La solidaridad internacional expresada a través de la protesta, la educación popular y las redes sociales puede ser encomiable, pero rara vez ofrece una ayuda eficaz a quienes la necesitan. Esta escuela política se basa en última instancia en convencer a quienes ya tienen poder para que hagan algo, a menudo sobre la base de un llamamiento moral: «¡Actúen ya, hay gente muriéndose!». Una solidaridad eficaz debe basarse en el poder y los recursos reales. Por ello, puede que tengamos que empezar por construir ese tipo de poder en nuestros propios países antes de poder ofrecer una ayuda significativa a nuestros camaradas y aliados en otros lugares.
Dado el poder duradero del nacionalismo, no podemos simplemente descartarlo como una distracción inconveniente. Pero también debemos resistir la tentación de abrazarlo para obtener beneficios políticos solo a corto plazo. Tenemos que entender ese atractivo si queremos contrarrestarlo, y hay historias nobles de activismo internacionalista en las que podemos inspirarnos.
Para los socialistas, los ideales internacionalistas se derivan de un conjunto básico de principios. El primero es un humanismo fundamental que debe sustentar todo nuestro trabajo: la idea de que todo el mundo tiene el mismo valor como ser humano, independientemente de su origen nacional.
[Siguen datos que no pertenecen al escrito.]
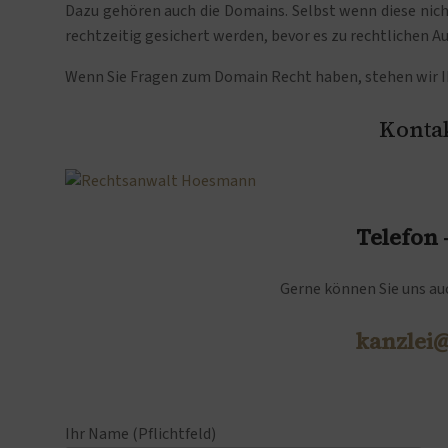
Dazu gehören auch die Domains. Selbst wenn diese nic
rechtzeitig gesichert werden, bevor es zu rechtlichen
Wenn Sie Fragen zum Domain Recht haben, stehen wir Ih
Kontak
Telefon
Gerne können Sie uns auc
kanzlei
Ihr Name (Pflichtfeld)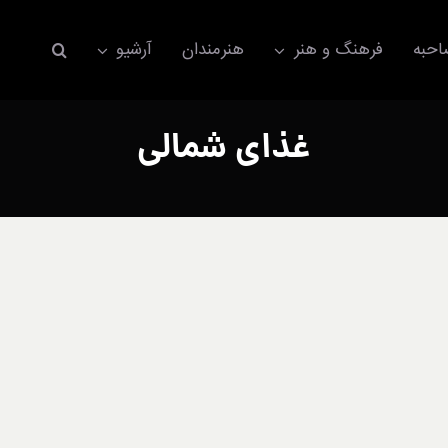
حبه
فرهنگ و هنر
هنرمندان
آرشیو
غذای شمالی
اکسسوری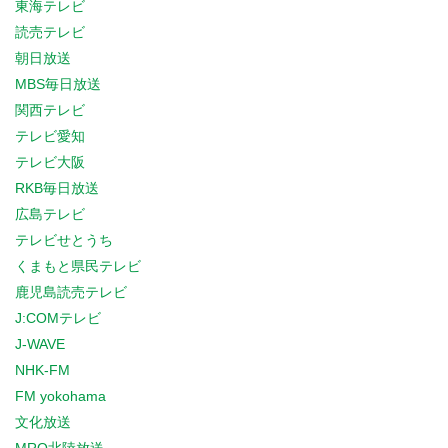
東海テレビ
読売テレビ
朝日放送
MBS毎日放送
関西テレビ
テレビ愛知
テレビ大阪
RKB毎日放送
広島テレビ
テレビせとうち
くまもと県民テレビ
鹿児島読売テレビ
J:COMテレビ
J-WAVE
NHK-FM
FM yokohama
文化放送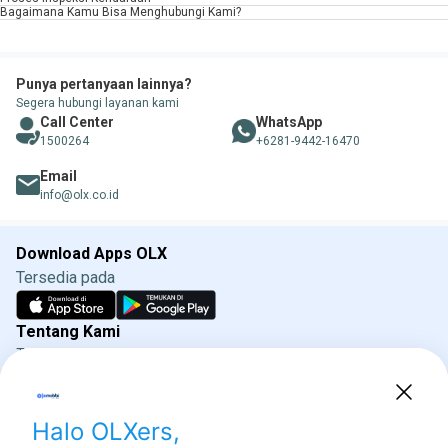
Bagaimana Kamu Bisa Menghubungi Kami?
Punya pertanyaan lainnya?
Segera hubungi layanan kami
Call Center
WhatsApp
1500264
+6281-9442-16470
Email
info@olx.co.id
Download Apps OLX
Tersedia pada
Tentang Kami
Tentang OLXmobbi
Syarat & Ketentuan
Kebijakan Privasi
Direktorat Jenderal Perlindungan Konsumen dan
Tertib Niaga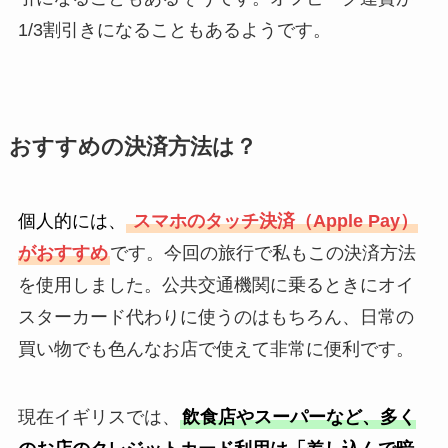
1/3割引きになることもあるようです。
おすすめの決済方法は？
個人的には、
スマホのタッチ決済（Apple Pay）
がおすすめ
です。今回の旅行で私もこの決済方法
を使用しました。公共交通機関に乗るときにオイ
スターカード代わりに使うのはもちろん、日常の
買い物でも色んなお店で使えて非常に便利です。
現在イギリスでは、
飲食店やスーパーなど、多く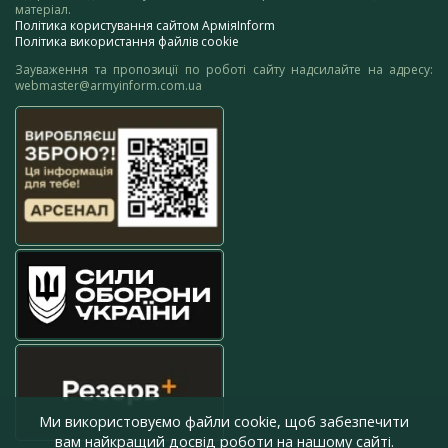
матеріал.
Політика користування сайтом АрміяInform
Політика використання файлів cookie
Зауваження та пропозиції по роботі сайту надсилайте на адресу:
webmaster@armyinform.com.ua
Ми використовуємо файли cookie, щоб забезпечити
вам найкращий досвід роботи на нашому сайті.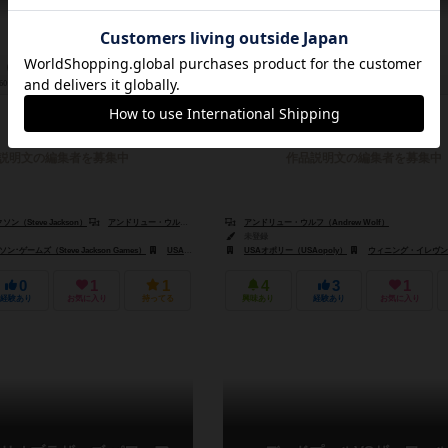
60～90分
10歳～
0件
2～7人
120～240分
18歳～
説明文の編集者を募集中
作品説明文の編集者を募集中
（Steve Jackson）
アンドリュー・ウルフ（Andrew Wolf）
アンドリュー・ウルフ（Andrew Wolf）
未登録
･ゲームズ（Steve Jackson Games）
USAオポリー（USAopoly）
USAオポリー（USAopoly）
ウィニング・イレヴン・プロダクション（Winning E
0
1
1
4
3
1
経験あり
お気に入り
持ってる
興味あり
経験あり
お気に入り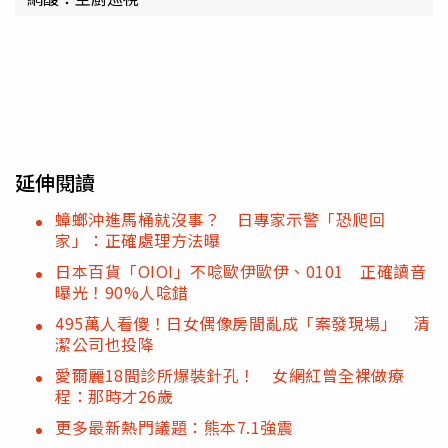
延伸閱讀
蟑螂沖進馬桶就沒事？ 日專家示警「恐爬回
家」：正確處理方法曝
日本百貨「OIOI」不唸歐伊歐伊、0101 正確讀音
曝光！90%人唸錯
495萬人看傻！日女偶像房間亂成「案發現場」 清
潔公司也投降
愛爾麗18間診所爆裝針孔！ 女網紅曾全裸做療
程：那時才26歲
更多最新熱門議題：熊本7.1強震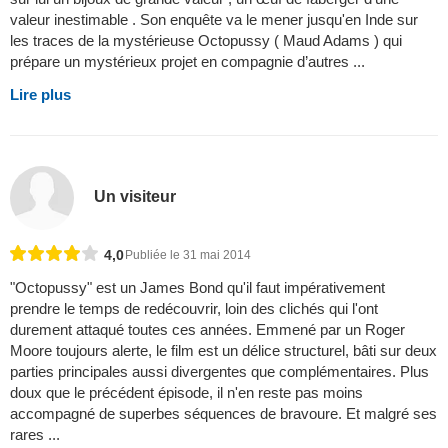
valeur inestimable . Son enquête va le mener jusqu'en Inde sur
les traces de la mystérieuse Octopussy ( Maud Adams ) qui
prépare un mystérieux projet en compagnie d’autres ...
Lire plus
Un visiteur
4,0
Publiée le 31 mai 2014
"Octopussy" est un James Bond qu'il faut impérativement
prendre le temps de redécouvrir, loin des clichés qui l'ont
durement attaqué toutes ces années. Emmené par un Roger
Moore toujours alerte, le film est un délice structurel, bâti sur deux
parties principales aussi divergentes que complémentaires. Plus
doux que le précédent épisode, il n'en reste pas moins
accompagné de superbes séquences de bravoure. Et malgré ses
rares ...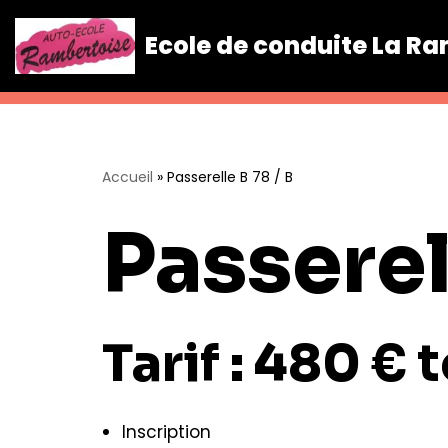
Ecole de conduite La R
Aller
au
contenu
Accueil
»
Passerelle B 78 / B
Passerel
Tarif : 480 €
Inscription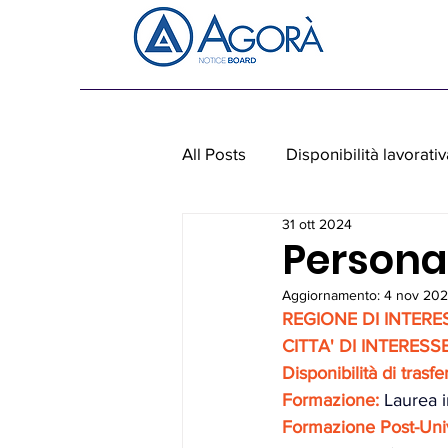
All Posts
Disponibilità lavorativ
31 ott 2024
Personale non medico
Ap
Personal
Aggiornamento:
4 nov 20
REGIONE DI INTERE
CITTA' DI INTERES
S
Disponibilità di trasf
Formazione:
Laurea i
Formazione Post-Unive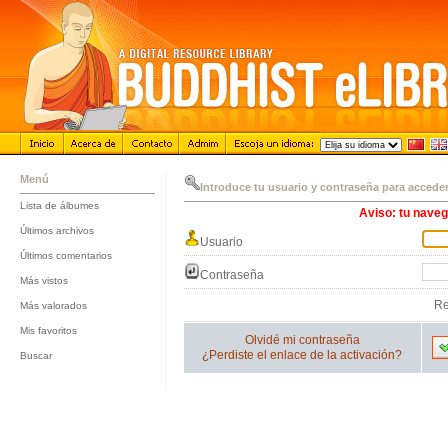
Menú
Introduce tu usuario y contraseña para accede
Lista de álbumes
Aviso: tu naveg
::
Últimos archivos
Usuario
::
Últimos comentarios
::
Contraseña
Más vistos
::
R
Más valorados
::
Mis favoritos
Olvidé mi contraseña
::
¿Perdiste el enlace de la activación?
Buscar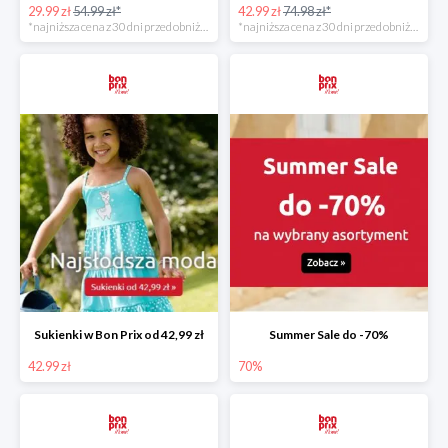
29.99 zł
54.99 zł*
42.99 zł
74.98 zł*
*najniższa cena z 30 dni przed obniżką
*najniższa cena z 30 dni przed obniżką
Sukienki w Bon Prix od 42,99 zł
Summer Sale do -70%
42.99 zł
70%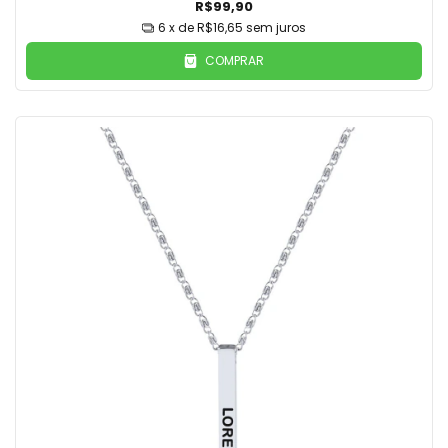
R$99,90
6
x de
R$16,65
sem juros
COMPRAR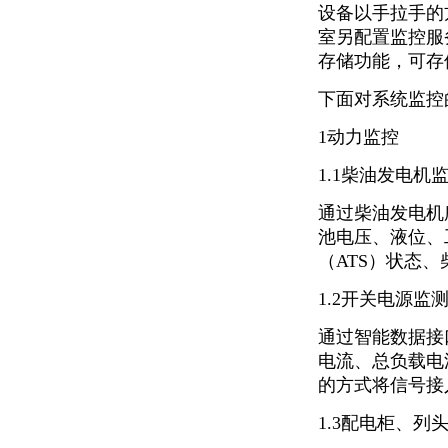
设备以手拉手的
室另配置监控服
存储功能，可存
下面对系统监控
1动力监控
1.1柴油发电机
通过柴油发电机
池电压、液位、
（ATS）状态
1.2开关电源监
通过智能数据接
电流、总负载电
的方式将信号接
1.3配电柜、列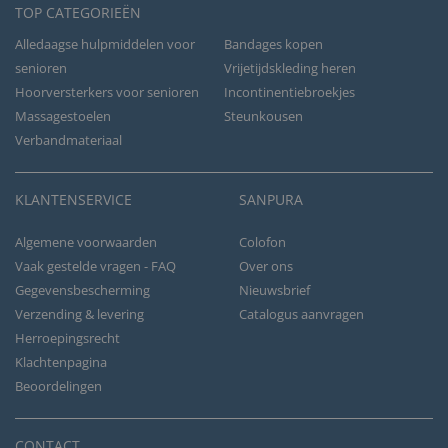
TOP CATEGORIEËN
Alledaagse hulpmiddelen voor
Bandages kopen
senioren
Vrijetijdskleding heren
Hoorversterkers voor senioren
Incontinentiebroekjes
Massagestoelen
Steunkousen
Verbandmateriaal
KLANTENSERVICE
SANPURA
Algemene voorwaarden
Colofon
Vaak gestelde vragen - FAQ
Over ons
Gegevensbescherming
Nieuwsbrief
Verzending & levering
Catalogus aanvragen
Herroepingsrecht
Klachtenpagina
Beoordelingen
CONTACT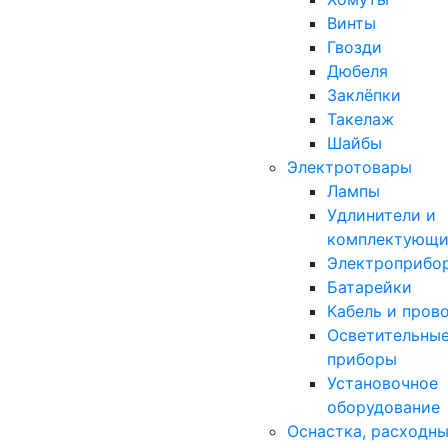
Винты
Гвозди
Дюбеля
Заклёпки
Такелаж
Шайбы
Электротовары
Лампы
Удлинители и
комплектующи
Электроприбо
Батарейки
Кабель и пров
Осветительны
приборы
Установочное
оборудование
Оснастка, расходн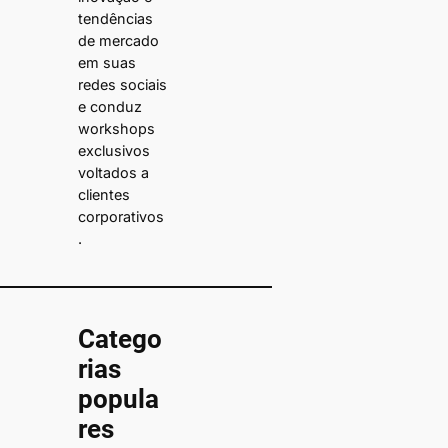
tendências
de mercado
em suas
redes sociais
e conduz
workshops
exclusivos
voltados a
clientes
corporativos
.
Catego
rias
popula
res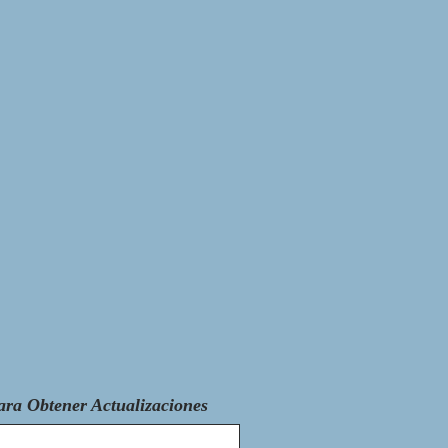
ara Obtener Actualizaciones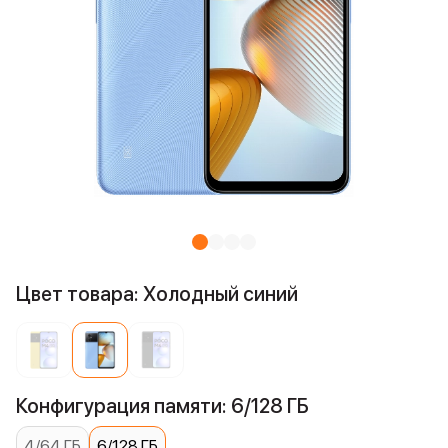
Цвет товара: Холодный синий
Конфигурация памяти: 6/128 ГБ
4/64 ГБ
6/128 ГБ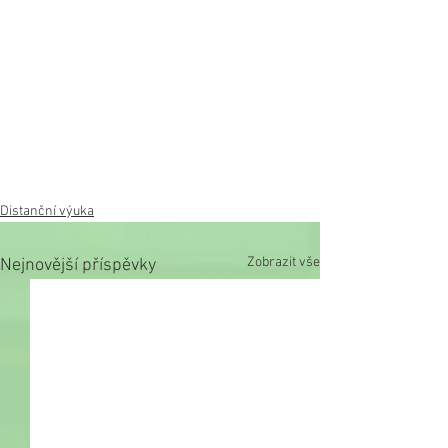
Distanční výuka
Zobrazit vše
Nejnovější příspěvky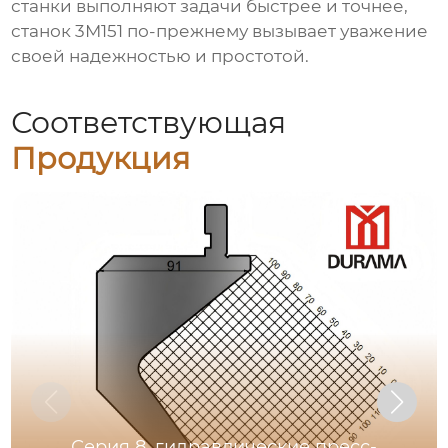
станки выполняют задачи быстрее и точнее,
станок 3М151 по-прежнему вызывает уважение
своей надежностью и простотой.
Соответствующая
Продукция
Серия 8, гидравлические пресс-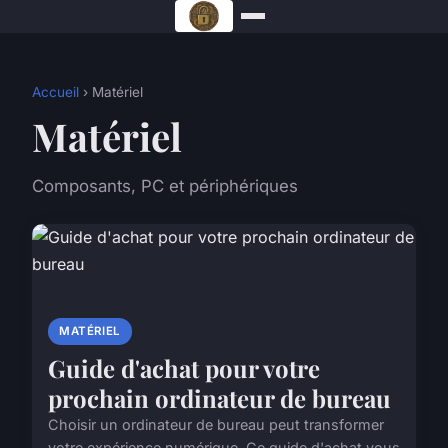
Accueil
› Matériel
Matériel
Composants, PC et périphériques
MATÉRIEL
Guide d'achat pour votre
prochain ordinateur de bureau
Choisir un ordinateur de bureau peut transformer
votre expérience numérique. Ce guide d'achat vous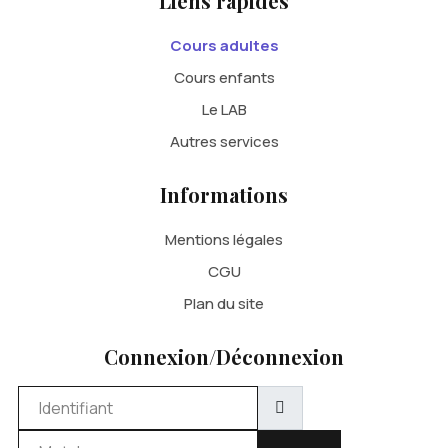
Liens rapides
Cours adultes
Cours enfants
Le LAB
Autres services
Informations
Mentions légales
CGU
Plan du site
Connexion/Déconnexion
Identifiant
Mot de passe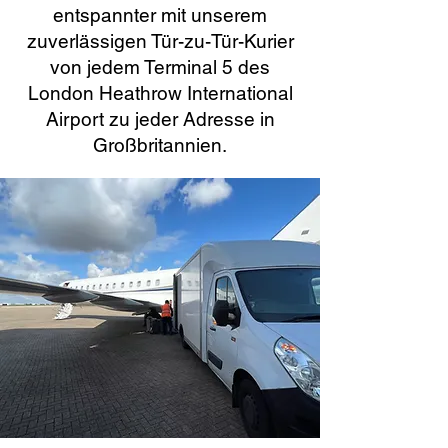
entspannter mit unserem
zuverlässigen Tür-zu-Tür-Kurier
von jedem Terminal 5 des
London Heathrow International
Airport zu jeder Adresse in
Großbritannien.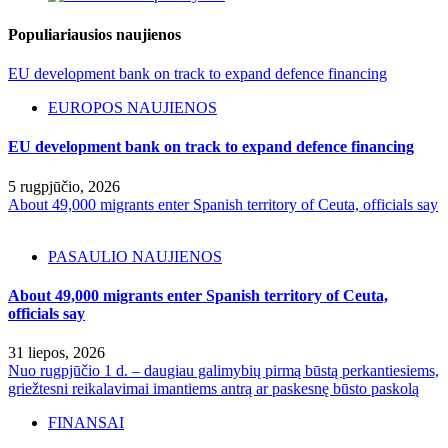
Populiariausios naujienos
EU development bank on track to expand defence financing
EUROPOS NAUJIENOS
EU development bank on track to expand defence financing
5 rugpjūčio, 2026
About 49,000 migrants enter Spanish territory of Ceuta, officials say
PASAULIO NAUJIENOS
About 49,000 migrants enter Spanish territory of Ceuta,
officials say
31 liepos, 2026
Nuo rugpjūčio 1 d. – daugiau galimybių pirmą būstą perkantiesiems,
griežtesni reikalavimai imantiems antrą ar paskesnę būsto paskolą
FINANSAI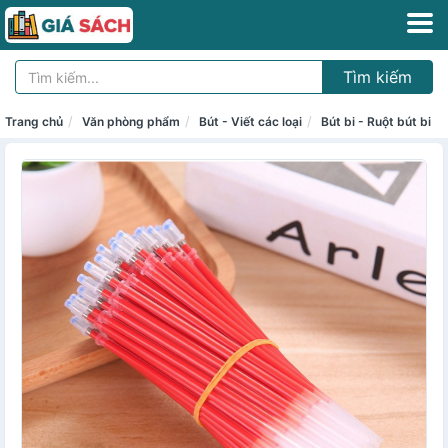
Tìm kiếm
Trang chủ
Văn phòng phẩm
Bút - Viết các loại
Bút bi - Ruột bút bi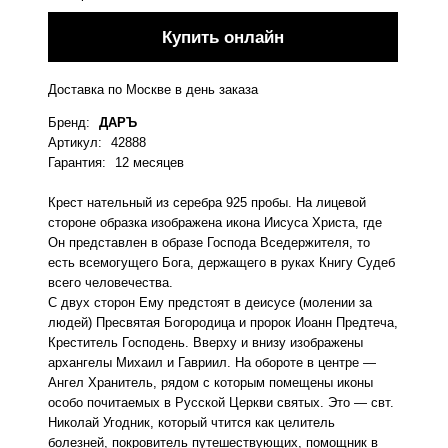
Купить онлайн
Доставка по Москве в день заказа
Бренд
:
ДАРЪ
Артикул
:
42888
Гарантия
:
12 месяцев
Крест нательный из серебра 925 пробы. На лицевой
стороне образка изображена икона Иисуса Христа, где
Он представлен в образе Господа Вседержителя, то
есть всемогущего Бога, держащего в руках Книгу Судеб
всего человечества.
С двух сторон Ему предстоят в деисусе (молении за
людей) Пресвятая Богородица и пророк Иоанн Предтеча,
Креститель Господень. Вверху и внизу изображены
архангелы Михаил и Гавриил. На обороте в центре —
Ангел Хранитель, рядом с которым помещены иконы
особо почитаемых в Русской Церкви святых. Это — свт.
Николай Угодник, который чтится как целитель
болезней, покровитель путешествующих, помощник в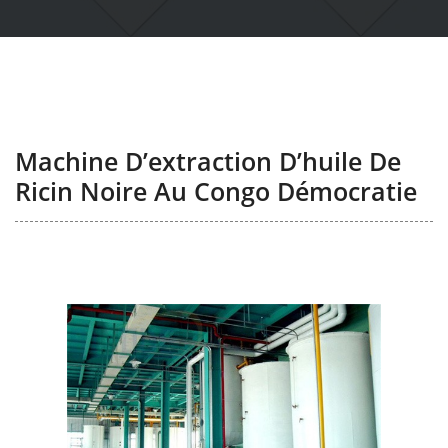
Machine D’extraction D’huile De
Ricin Noire Au Congo Démocratie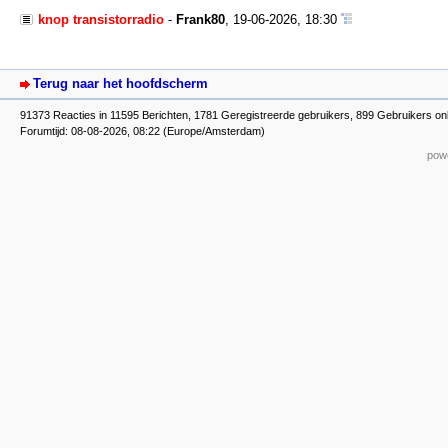
knop transistorradio
-
Frank80
,
19-06-2026, 18:30
Terug naar het hoofdscherm
91373 Reacties in 11595 Berichten, 1781 Geregistreerde gebruikers, 899 Gebruikers onl
Forumtijd: 08-08-2026, 08:22 (Europe/Amsterdam)
powe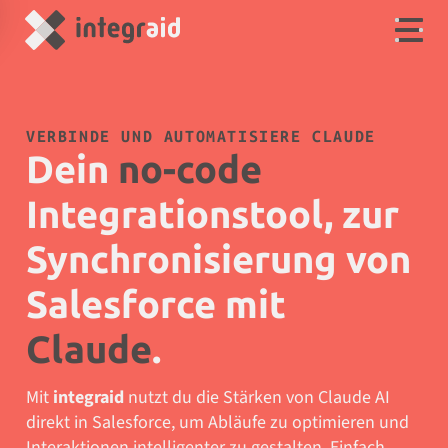
VERBINDE UND AUTOMATISIERE CLAUDE
Dein
no-code
Integrationstool, zur
Synchronisierung von
Salesforce mit
Claude
.
Mit
integraid
nutzt du die Stärken von Claude AI
direkt in Salesforce, um Abläufe zu optimieren und
Interaktionen intelligenter zu gestalten. Einfach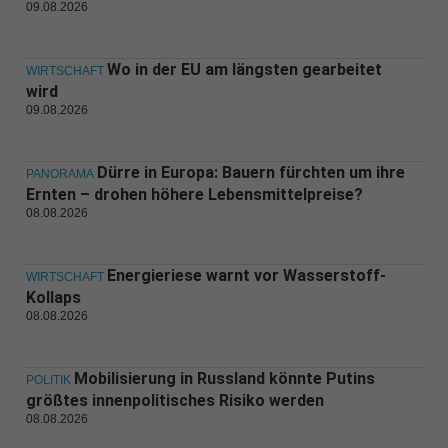
09.08.2026
Wo in der EU am längsten gearbeitet
WIRTSCHAFT
wird
09.08.2026
Dürre in Europa: Bauern fürchten um ihre
PANORAMA
Ernten – drohen höhere Lebensmittelpreise?
08.08.2026
Energieriese warnt vor Wasserstoff-
WIRTSCHAFT
Kollaps
08.08.2026
Mobilisierung in Russland könnte Putins
POLITIK
größtes innenpolitisches Risiko werden
08.08.2026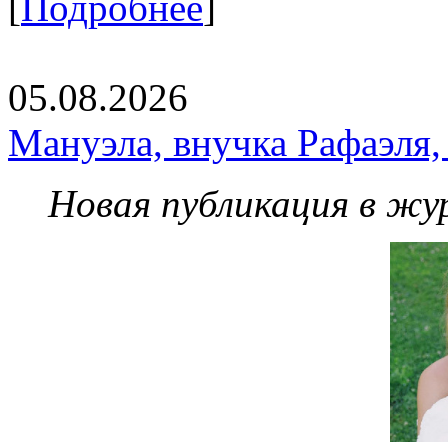
[
Подробнее
]
05.08.2026
Мануэла, внучка Рафаэля,
Новая публикация в жу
No se trata de un principio exclusivamente socialista, pero sin duda es un componente esencial del socialismo.
En segundo lugar, el capitalismo es un sistema global que somete a todos a sus imperativos, de los que no puede haber escapatoria nacional. La existencia de pobreza y subdesarrollo en una región permite al capital emprender el chantaje de la carrera a la baja, haciendo bajar los salarios y las condiciones en todas partes, desde el Cinturón del Óxido posindustrial en los Estados Unidos hasta las nuevas zonas manufactureras del Sur Global. Nadie está a salvo de esta presión hasta que todo el mundo lo está.
También hay un tercer factor que se está volviendo cada vez más urgente: la crisis climática. Abordar el impacto del cambio climático desde una perspectiva internacionalista es vital tanto por motivos éticos como prácticos. No se puede permitir que los Estados capitalistas ricos, que han sido los que más han contaminado, trasladen la carga al resto del mundo, y tampoco pueden predicar un mensaje de decrecimiento y fin del desarrollo mientras el Sur Global sigue sumido en la pobreza.
En cualquier caso, es ilusorio pensar que alguna parte del mundo estará a salvo de las consecuencias del desastre ecológico. Una vez más, nadie estará a salvo hasta que todo el mundo lo esté.
Para convertir el internacionalismo de ideal en práctica debemos planificar una alternativa viable al capitalismo y luego construir movimientos capaces de convertir esa visión en realidad.
A medida que nuestro mundo se acerca a los peligros de una nueva era de extremos impulsada por formas del nacionalismo del siglo XX del que Hobsbawm fue testigo, merece la pena recordar su intuición de que «el utopismo es probablemente un dispositivo social necesario para generar los esfuerzos sobrehumanos sin los cuales no se logra ninguna revolución importante».